The total population of Aboriginal and Torres Strait Islander peoples counted in the Census is 649,200.

Of this figure, 91 per cent identify as Aboriginal, five per cent were Torres Strait Islander and 4.1 per cent reported being of both Aboriginal and Torres Strait Islander origin. 

 

Nicholas Biddle, from the ANU Research of Social Sciences, says the growth of the Aboriginal and Torres Strait Islander population is welcoming. 

"What we think we see is an increasing number of people who previously didn't identify as being Indigenous who are now identifying as being Indigenous.
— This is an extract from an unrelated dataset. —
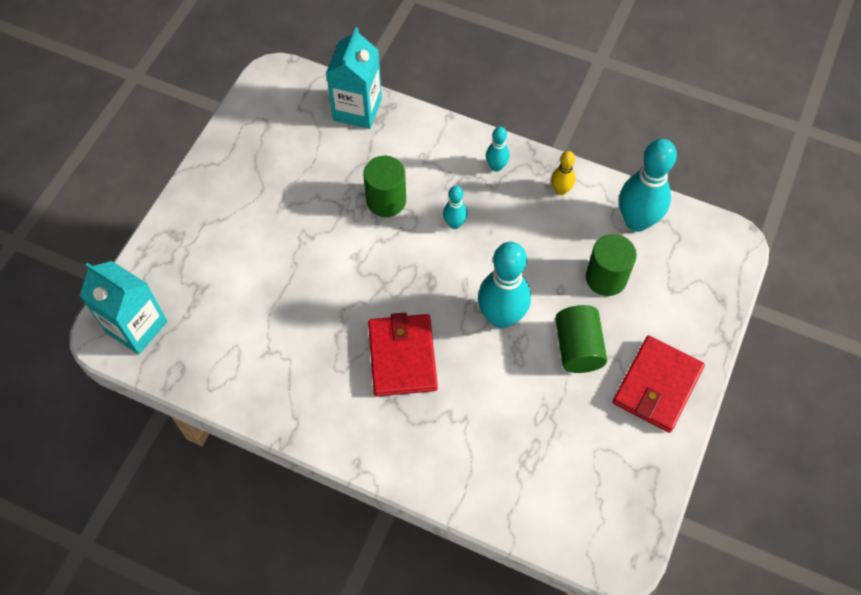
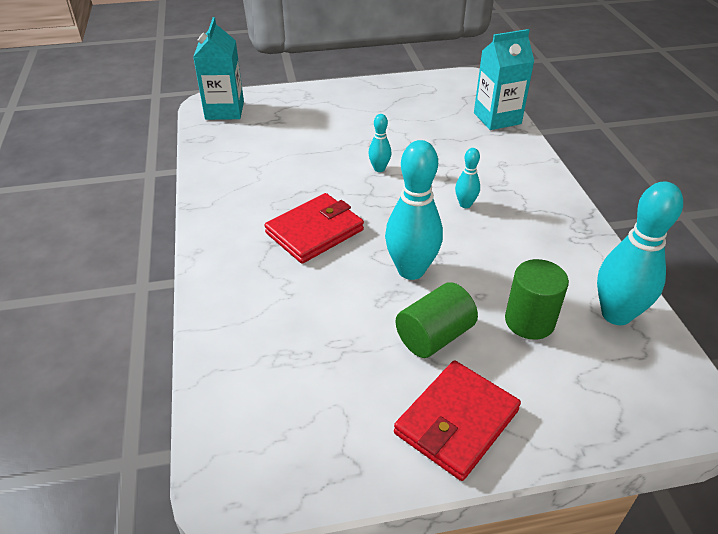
camera: 55 degrees right, 20 degrees down
(386, 200) = (441, 163): green cylinder -> none
(496, 166) = (546, 202): turquoise bowling pin -> turquoise bowling pin (379, 169)
(560, 190) = (577, 249): yellow bowling pin -> none
(657, 386) = (456, 422): red wallet -> red wallet turned 45 degrees counterclockwise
Which is fantastic, to the extent that people are now comfortable identifying as such," he said. 

Director of Census 2016, Sue Taylor, says there are a number of reasons why we have seen an increase. 

"One of the thingd we've looked at is the increase of the identification of Aboriginal and Torres Strait Islander people and that's well documented now, that's happened in a number of censuses," she said. 

"We also think we're getting better at engaging with Aboriginal and Torres Strait Islander people and enumerated them across Australia and allowing themselves to be enumerated too, so it is a mixture of a few things." 

NSW home to most Indigenous peoples 

The data reveals that while the Northern Territory has the highest proportion of Indigenous Peoples, New South Wales is home to the highest number, with more than 216,000 people of Aboriginal and Torres Strait Islander origin. 

In 2016, over 60 per cent of Indigenous peoples lived in New South Wales and Queensland. 

Over a third of Aboriginal and Torres Strait Islander people live in capital cities, with Sydney and Brisbane with the highest populations. 

Youngest Australians 

First Australians are also one of the youngest populations in the nation, with a median age of 23 years in 2016. This is substantially younger than the median age for non-Indigenous Australians, who had a median age of 38 years in 2016. 

However, the median age for Aboriginal and Torres Strait Islander people has been on the rise. In 1996, the median age was 20, this increased to 21 in 2011, and increased again to 23 years five years later in 2016. 

Aboriginal and Torres Strait Islander people continue to have a younger profile than the non-Indigenous population. In 2016, more than half (53%) of Indigenous Australians were aged under 25 years, for non-Indigenous Australians almost in three (31%) were aged under 25. 

Aboriginal and Torres Strait Islander peoples also live a proportionally shorter life than non-Indigenous Australians. The proportion of Indigenous Australians aged 65 years and over was considerably smaller than for non-Indigenous people - 4.8% compared to 16%. 

Language 

One in ten Aboriginal and Torres Strait Islander people reported speaking an Australian Indigenous language at home in the 2016 Census. A total of 150 Australian Indigenous languages were spoken in homes in 2016, reflecting the linguistic diversity of Australia’s Aboriginal and Torres Strait Islander population.

Income 

Aboriginal and Torres Strait Islander peoples are now earning more since the last Census in 2011, with the median weekly household income increased to $1,203 from $991. 

Education 

More Indigenous students are completing Year 12 or its equivalent. Aboriginal and Torres Strait Islander people aged 20 to 24 years finished Year 12 has increased by more than a third in the past five years from 37 per cent to 47 per cent. 

Australian Statistician David W. Kalisch said Census data is high quality, thanks to the participation of Australians.

“The Independent Assurance Panel I established to provide extra assurance and transparency of Census data quality concluded that the 2016 Census data can be used with confidence,” Mr Kalisch said.

“The 2016 Census had a response rate of 95.1 per cent and a net undercount of 1.0 per cent. This is a quality result, comparable to both previous Australian Censuses and Censuses in other countries, such as New Zealand, Canada, and the United Kingdom."